*** Selected extract Section Begins ***

The first question is not what, but who? Who’s mental health are we talking about? This outlines the first issue with mental health issues and minorities. There’s a reason why using BAME, BIPOC, and POC as a tagline for all students can be tricky. This is shown in universities’ practices, from the acronyms used to talk about us in statements, to the services that are supposed to aid us. The micro may seem small, but the impact of it definitely isn’t. And it seems to be a battle we face alone.

Just over half of black and minority ethnic (BME) students with a mental health condition obtained a 2.1 in 2017-18

Many black students from low-income backgrounds haven’t even been exposed to treatments such as therapy or counselling. They are not only suffering from issues with their mental health, but are also affected by their race and ethnic/class background. Pressure then falls on the shoulders of SU officers, black societies, and fellow student activists who advocate for us all. We can’t expect these volunteers to offer up all their free time to mentor and counsel students – many of them are students themselves. But then who is there to help them? To help with this apparent “burden” universities are unwilling to truly engage with? Many would suggest counsellors. So where are the black student counsellors?

Warwick’s very own wellbeing site cites that approximately 35% of students registered for the service are BAME. There is clearly a considerable demographic in need of this service. The university states: “We endeavour to ensure our staff group is diverse and all staff are trained and experienced in working with issues of culture and difference, including ethnicity.”

Seeing yourself matters, especially when talking about a complex, layered issue like your mental health

Yet, there’s still a diversity issue at Warwick and Russell Group universities in general. Numerous studies have already shown the impact of systemic racism and how it plagues our educational institutions. The “invisible barrier is noticeable to black students throughout their lives. Black staff — not a marginal number in the umbrella of a BAME percentage — in senior roles and welfare positions make a difference. Representation matters, seeing yourself matters, especially when talking about a complex, layered issue like your mental health.

Race-related issues on and off campus are already met with fierce amounts of gaslighting and microaggresions. Finding a space to be able to talk about these issues is rare, outside of set spaces made for black students by black students. Warwick’s Afro-Caribbean Society (ACS), Caribbean Society, and Anti-Racism Society (WARSOC) all do their part in helping students come together and feel represented, safe and part of a community. However, these spaces are not enough, and should not be seen as functioning on behalf of the university. They are not created by the university itself and so, without them, what are universities doing to cater to black students?

Black students are not Molotov cocktails to throw out and lead the revolution

The tools to fix it have been offered time and time again. And, quite frankly, we are tired. The BAME representation plans and mission statements mean nothing, as do the student diversity representatives used to reel in prospective students on open days. The crisis of mental health is constantly overlooked. What happens when students finally arrive here with multiple limitations, despite their glowing A-Level grades? I have found myself constantly perplexed by basic needs being dismissed or ignored altogether.

Black students are not Molotov cocktails to throw out and lead the revolution. We are not controversial, and we are not inherently doing anything other than trying to live. We should not be in the university’s arsenal weaponry as a resource to “decolonise” or demonstrate discussion.

As a black student, it is difficult to talk to friends and family about mental health, let alone to approach a professional in a dimly lit room with only a box of tissues separating you. Even as a black student, I don’t have the answers. There is no quick fix to solve racism, including the effects of it. The utopian dream of a black university is one. However, before we get lost in the clouds, it would be nice if we didn’t feel so alone in trying to change things down here.

*** Selected extract Section Ends ***
*** Recorded information Section Begins ***

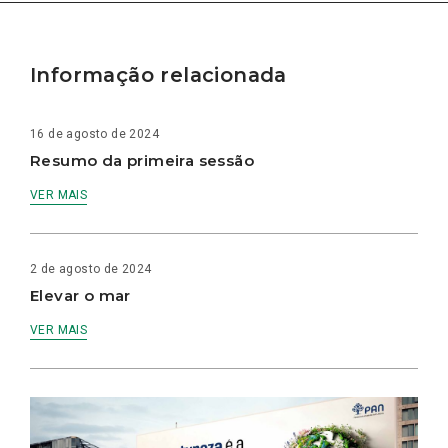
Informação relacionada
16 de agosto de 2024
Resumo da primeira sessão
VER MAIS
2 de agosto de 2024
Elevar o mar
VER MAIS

*** Recorded information Section Ends ***

Exercise objective —
Can you copy the part of the article on black students' mental health word for word, starting at "Just over half of" and ending at "black student counsellors?"?

Task output —
Just over half of black and minority ethnic (BME) students with a mental health condition obtained a 2.1 in 2017-18

Many black students from low-income backgrounds haven’t even been exposed to treatments such as therapy or counselling. They are not only suffering from issues with their mental health, but are also affected by their race and ethnic/class background. Pressure then falls on the shoulders of SU officers, black societies, and fellow student activists who advocate for us all. We can’t expect these volunteers to offer up all their free time to mentor and counsel students – many of them are students themselves. But then who is there to help them? To help with this apparent “burden” universities are unwilling to truly engage with? Many would suggest counsellors. So where are the black student counsellors?